While the cooks may differ on what forms the best skordalia base, there is one aspect that all skordalias have in common: they are laced with lots and lots of raw garlic (4-6 garlic cloves isn’t uncommon). This may be a selling point for some, but I realise that it may put some people off. If you are not bothered about vampires and are a bit uneasy about using so much raw garlic, you can oven roast your garlic whilst roasting your beetroots and use this toned-down roasted version instead. Or you could sauté the garlic in the pan before incorporating into the dip to take the edge off. Whichever way you do it, don’t miss out on trying this dip – when paired with roasted beetroots, it is simply heavenly and a little goes a long way.
- serves: 4 as starter
- 700 g of beetroot
- 1 tbsp olive oil
- salt & pepper
SKORDALIA (makes ½ cup / 120 ml)
- ½ cup / 45 g almond flakes
- 2-3 cloves of garlic / 1 bulb (if roasting)
- 1/3 level tsp salt
- good grind of white pepper
- 20 ml / 1½ tbsp lemon juice
- 2 tbsp / 30 ml olive oil
- fresh dill, to serve (optional)
- Preheat the oven to 200° C / 400° F. Cut off beetroots stalks, clean the beetroots, peel them and cut into similar size pieces. I chopped mine into quarters.
- IF YOU PREFER ROAST GARLIC: Take a whole bulb of garlic, chop 1 cm off the top to expose the flesh of individual cloves.
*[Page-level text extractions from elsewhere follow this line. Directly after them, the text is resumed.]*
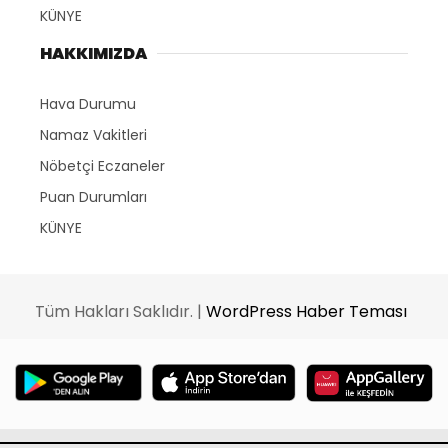
KÜNYE
HAKKIMIZDA
Hava Durumu
Namaz Vakitleri
Nöbetçi Eczaneler
Puan Durumları
KÜNYE
Tüm Hakları Saklıdır. |
WordPress Haber Teması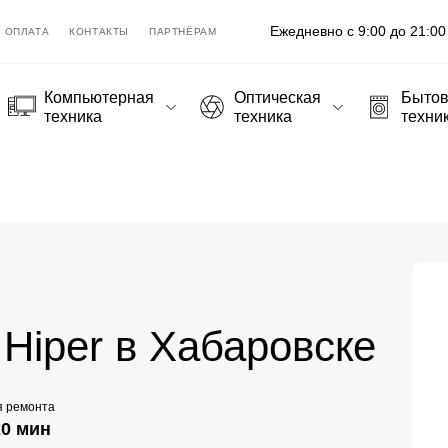
Ежедневно с 9:00 до 21:00
ОПЛАТА
КОНТАКТЫ
ПАРТНЁРАМ
Компьютерная
Оптическая
Быто
техника
техника
техни
Hiper в Хабаровске
я ремонта
20 мин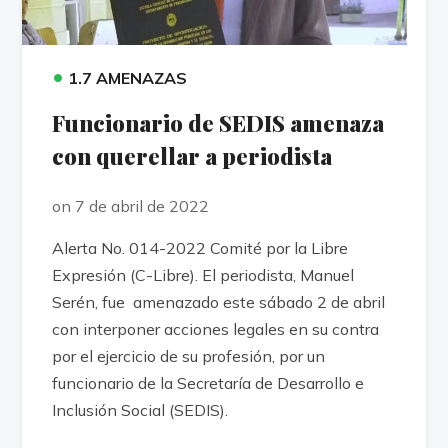
•
1.7 AMENAZAS
Funcionario de SEDIS amenaza
con querellar a periodista
on 7 de abril de 2022
Alerta No. 014-2022 Comité por la Libre
Expresión (C-Libre). El periodista, Manuel
Serén, fue amenazado este sábado 2 de abril
con interponer acciones legales en su contra
por el ejercicio de su profesión, por un
funcionario de la Secretaría de Desarrollo e
Inclusión Social (SEDIS).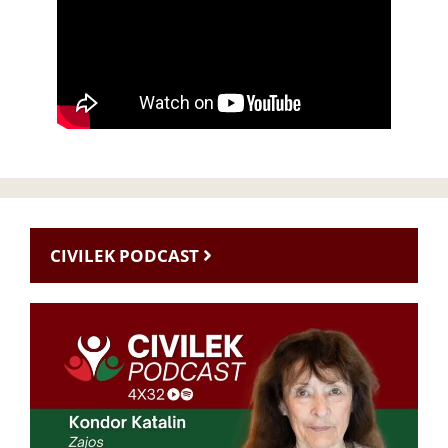
CIVILEK PODCAST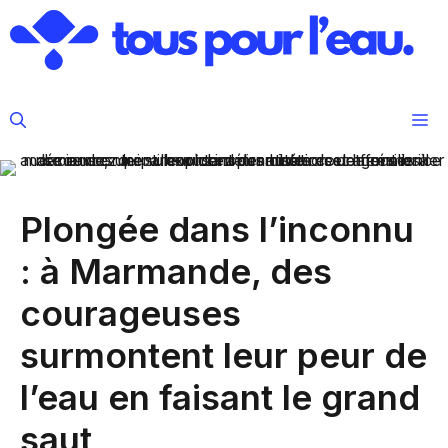
Aller
au
contenu
M
Plongée dans l’inconnu
: à Marmande, des
courageuses
surmontent leur peur de
l’eau en faisant le grand
saut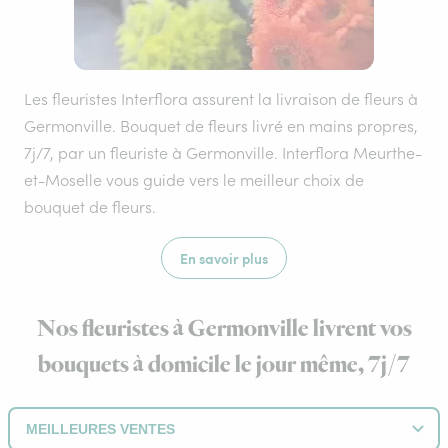
Les fleuristes Interflora assurent la livraison de fleurs à
Germonville. Bouquet de fleurs livré en mains propres,
7j/7, par un fleuriste à Germonville. Interflora Meurthe-
et-Moselle vous guide vers le meilleur choix de
bouquet de fleurs.
En savoir plus
Nos fleuristes à Germonville livrent vos
bouquets à domicile le jour même, 7j/7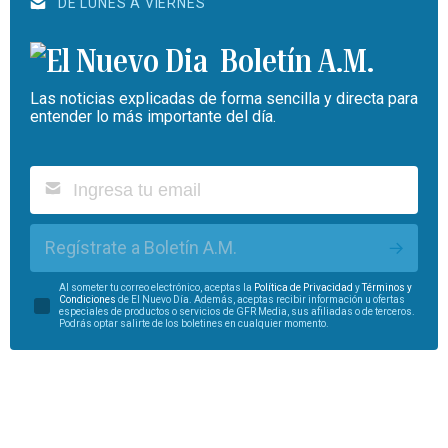
DE LUNES A VIERNES
Boletín A.M.
Las noticias explicadas de forma sencilla y directa para
entender lo más importante del día.
Regístrate a Boletín A.M.
Al someter tu correo electrónico, aceptas la
Política de Privacidad
y
Términos y
Condiciones
de El Nuevo Día. Además, aceptas recibir información u ofertas
especiales de productos o servicios de GFR Media, sus afiliadas o de terceros.
Podrás optar salirte de los boletines en cualquier momento.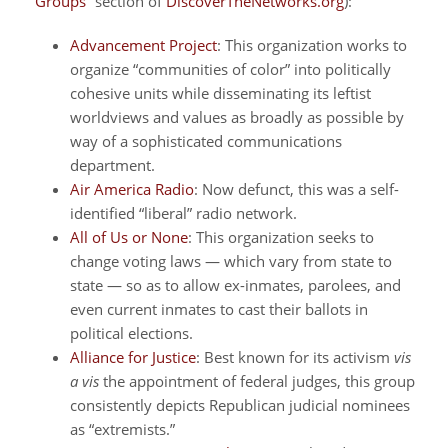
“
Groups
” section of
DiscoverTheNetworks.org
):
Advancement Project
: This organization works to
organize “communities of color” into politically
cohesive units while disseminating its leftist
worldviews and values as broadly as possible by
way of a sophisticated communications
department.
Air America Radio
: Now defunct, this was a self-
identified “liberal” radio network.
All of Us or None
: This organization seeks to
change voting laws — which vary from state to
state — so as to allow ex-inmates, parolees, and
even current inmates to cast their ballots in
political elections.
Alliance for Justice
: Best known for its activism
vis
a vis
the appointment of federal judges, this group
consistently depicts Republican judicial nominees
as “extremists.”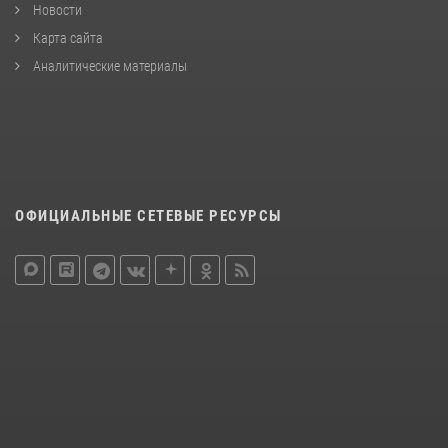
Новости
Карта сайта
Аналитические материалы
ОФИЦИАЛЬНЫЕ СЕТЕВЫЕ РЕСУРСЫ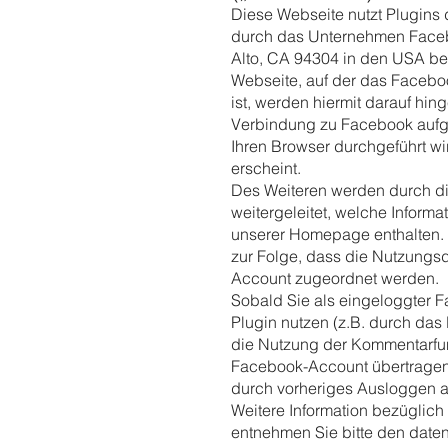
Diese Webseite nutzt Plugins
durch das Unternehmen Facebo
Alto, CA 94304 in den USA ber
Webseite, auf der das Facebook-
ist, werden hiermit darauf hi
Verbindung zu Facebook aufge
Ihren Browser durchgeführt wi
erscheint.
Des Weiteren werden durch d
weitergeleitet, welche Inform
unserer Homepage enthalten. 
zur Folge, dass die Nutzungs
Account zugeordnet werden.
Sobald Sie als eingeloggter 
Plugin nutzen (z.B. durch das 
die Nutzung der Kommentarfun
Facebook-Account übertragen u
durch vorheriges Ausloggen 
Weitere Information bezüglic
entnehmen Sie bitte den date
Drizzle exposed cloves with 1 tbsp of olive oil, let the oil sink into the cloves and wrap the bulb in a piece of kitchen foil. Put it into the oven with the beets for about 40-60 min (depending on the size of the bulb). Check up on it in about 40 mins, garlic is ready when the cloves are very soft.
- Coat beetroots with 1 tbsp of olive oil, sprinkle with a little salt and pepper and transfer into a roasting tin. Roast for about 45-60 min (depending on the size of your pieces) turning them twice during roasting. Beets are ready when their flesh can be pierced easily.
- Gently dry roast almond flakes on a dry skillet, stir them often as they burn very easily. You want them to turn golden not brown.
- Blend roasted almond flakes, garlic (raw or roasted*), salt and lemon juice using a hand blender and about 50 ml water. While blending trickle in olive oil to emulsify the mixture. Season with white pepper. Traditionally, this sauce is pretty thick, like a dip, but you can always thin it with a bit more water if you prefer.